Segment Start: PROVIDED INFORMATION

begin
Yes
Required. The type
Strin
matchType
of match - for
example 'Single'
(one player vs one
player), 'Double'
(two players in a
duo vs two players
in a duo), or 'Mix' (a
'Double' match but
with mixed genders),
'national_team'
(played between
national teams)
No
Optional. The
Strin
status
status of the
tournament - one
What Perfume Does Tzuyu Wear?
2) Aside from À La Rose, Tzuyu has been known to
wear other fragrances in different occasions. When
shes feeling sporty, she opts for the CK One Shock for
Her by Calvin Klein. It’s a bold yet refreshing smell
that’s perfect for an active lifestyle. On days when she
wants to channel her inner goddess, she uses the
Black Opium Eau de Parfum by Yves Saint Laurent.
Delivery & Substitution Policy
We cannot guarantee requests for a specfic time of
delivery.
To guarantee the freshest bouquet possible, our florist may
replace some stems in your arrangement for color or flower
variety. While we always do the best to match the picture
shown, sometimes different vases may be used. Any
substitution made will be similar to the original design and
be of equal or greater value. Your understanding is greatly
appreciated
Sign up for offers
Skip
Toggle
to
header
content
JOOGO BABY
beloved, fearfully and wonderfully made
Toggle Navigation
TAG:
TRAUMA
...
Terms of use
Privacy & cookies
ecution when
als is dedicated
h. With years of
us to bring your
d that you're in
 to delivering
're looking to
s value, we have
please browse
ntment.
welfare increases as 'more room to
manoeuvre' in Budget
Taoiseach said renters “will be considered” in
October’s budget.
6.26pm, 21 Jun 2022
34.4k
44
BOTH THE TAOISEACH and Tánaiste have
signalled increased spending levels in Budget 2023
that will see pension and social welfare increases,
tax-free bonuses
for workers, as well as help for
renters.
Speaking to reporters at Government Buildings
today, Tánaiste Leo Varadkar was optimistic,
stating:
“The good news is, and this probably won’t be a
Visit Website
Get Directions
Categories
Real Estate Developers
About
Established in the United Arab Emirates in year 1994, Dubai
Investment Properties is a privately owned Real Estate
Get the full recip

Segment End: PROVIDED INFORMATION

Print all the entries exactly as written.

== WRITTEN ANSWER ==
begin
Yes
Required. The type
Strin
matchType
of match - for
example 'Single'
(one player vs one
player), 'Double'
(two players in a
duo vs two players
in a duo), or 'Mix' (a
'Double' match but
with mixed genders),
'national_team'
(played between
national teams)
No
Optional. The
Strin
status
status of the
tournament - one
What Perfume Does Tzuyu Wear?
2) Aside from À La Rose, Tzuyu has been known to
wear other fragrances in different occasions. When
shes feeling sporty, she opts for the CK One Shock for
Her by Calvin Klein. It’s a bold yet refreshing smell
that’s perfect for an active lifestyle. On days when she
wants to channel her inner goddess, she uses the
Black Opium Eau de Parfum by Yves Saint Laurent.
Delivery & Substitution Policy
We cannot guarantee requests for a specfic time of
delivery.
To guarantee the freshest bouquet possible, our florist may
replace some stems in your arrangement for color or flower
variety. While we always do the best to match the picture
shown, sometimes different vases may be used. Any
substitution made will be similar to the original design and
be of equal or greater value. Your understanding is greatly
appreciated
Sign up for offers
Skip
Toggle
to
header
content
JOOGO BABY
beloved, fearfully and wonderfully made
Toggle Navigation
TAG:
TRAUMA
...
Terms of use
Privacy & cookies
ecution when
als is dedicated
h. With years of
us to bring your
d that you're in
 to delivering
're looking to
s value, we have
please browse
ntment.
welfare increases as 'more room to
manoeuvre' in Budget
Taoiseach said renters “will be considered” in
October’s budget.
6.26pm, 21 Jun 2022
34.4k
44
BOTH THE TAOISEACH and Tánaiste have
signalled increased spending levels in Budget 2023
that will see pension and social welfare increases,
tax-free bonuses
for workers, as well as help for
renters.
Speaking to reporters at Government Buildings
today, Tánaiste Leo Varadkar was optimistic,
stating:
“The good news is, and this probably won’t be a
Visit Website
Get Directions
Categories
Real Estate Developers
About
Established in the United Arab Emirates in year 1994, Dubai
Investment Properties is a privately owned Real Estate
Get the full recip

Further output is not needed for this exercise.